What needs to be done> Skip the pictures. Transcribe the rest of the data below without changing a word.

[Saved entries]

------------------------------------

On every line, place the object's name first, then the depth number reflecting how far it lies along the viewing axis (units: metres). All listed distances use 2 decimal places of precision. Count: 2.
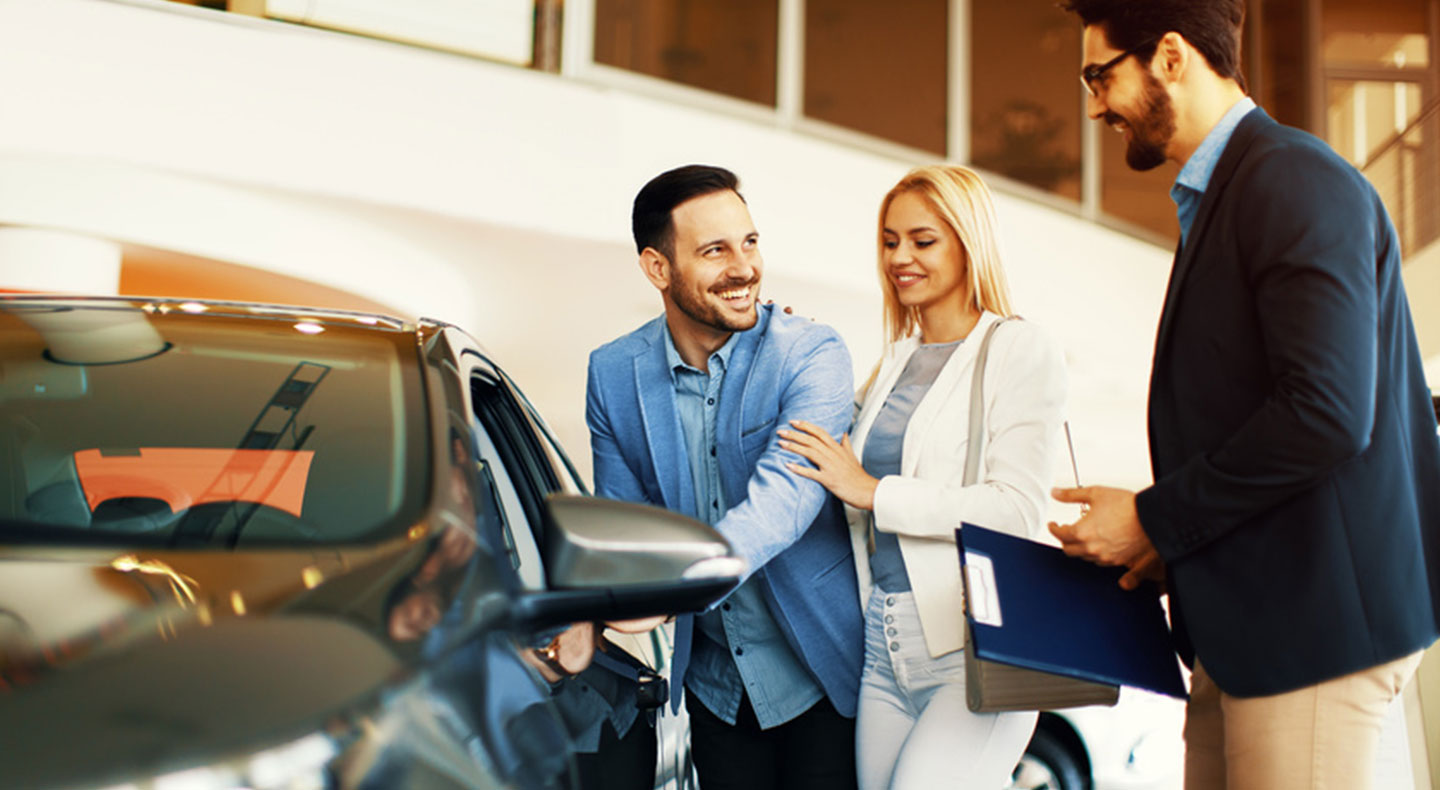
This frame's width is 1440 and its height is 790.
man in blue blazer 2.09
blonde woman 1.84
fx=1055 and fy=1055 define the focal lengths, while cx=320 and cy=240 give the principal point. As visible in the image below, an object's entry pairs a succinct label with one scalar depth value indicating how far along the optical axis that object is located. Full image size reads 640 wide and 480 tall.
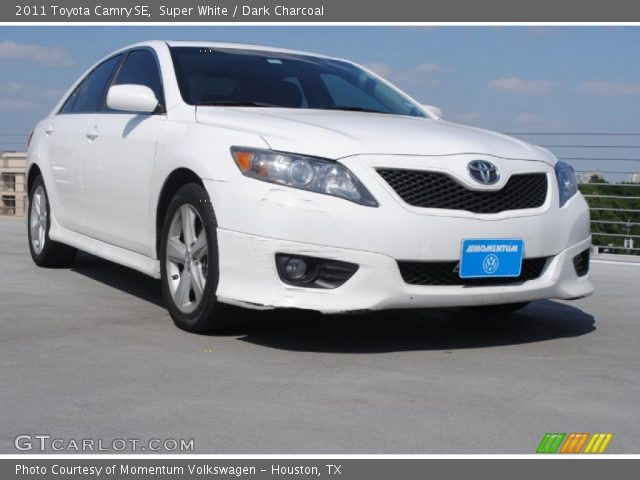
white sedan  4.77
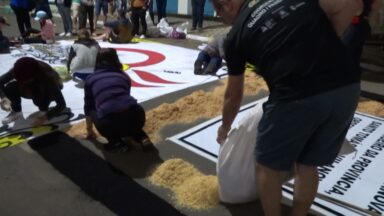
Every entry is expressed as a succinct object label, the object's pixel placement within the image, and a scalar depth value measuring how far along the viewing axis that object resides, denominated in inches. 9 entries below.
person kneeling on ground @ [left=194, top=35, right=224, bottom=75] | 192.5
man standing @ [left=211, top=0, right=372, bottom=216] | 57.1
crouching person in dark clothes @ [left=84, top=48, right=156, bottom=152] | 103.8
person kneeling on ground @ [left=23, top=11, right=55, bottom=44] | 260.5
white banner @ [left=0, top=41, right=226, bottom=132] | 161.5
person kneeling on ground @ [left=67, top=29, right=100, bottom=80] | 174.9
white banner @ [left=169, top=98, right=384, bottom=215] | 86.4
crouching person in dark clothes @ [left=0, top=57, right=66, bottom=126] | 115.6
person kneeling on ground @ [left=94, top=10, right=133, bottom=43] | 270.2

------------------------------------

Written response>
On every line, place the object's name first, then the depth number reflecting how far it lies along the viewing axis (units: metres). All listed distances use 2 decimal places of precision. Count: 2.
This frame's width is 1440 and its height is 790.
man in blue blazer 2.09
blonde woman 1.84
fx=1055 and fy=1055 define the focal lengths, while cx=320 and cy=240 give the principal point. As visible in the image below, an object's entry pairs a succinct label with one scalar depth value indicating how far along the optical axis that object is located. Full image size reads 640 wide and 480 tall.
white sedan  4.77
Every entry is expressed as a succinct object label, the object's pixel placement within the image, and a scalar depth value measuring how far along the viewing axis that object resides, denominated in inches. 9 entries below.
person kneeling on ground @ [left=194, top=35, right=224, bottom=75] | 192.5
man standing @ [left=211, top=0, right=372, bottom=216] | 57.1
crouching person in dark clothes @ [left=84, top=48, right=156, bottom=152] | 103.8
person kneeling on ground @ [left=23, top=11, right=55, bottom=44] | 260.5
white banner @ [left=0, top=41, right=226, bottom=132] | 161.5
person kneeling on ground @ [left=67, top=29, right=100, bottom=80] | 174.9
white banner @ [left=169, top=98, right=384, bottom=215] | 86.4
crouching person in dark clothes @ [left=0, top=57, right=66, bottom=126] | 115.6
person kneeling on ground @ [left=94, top=10, right=133, bottom=43] | 270.2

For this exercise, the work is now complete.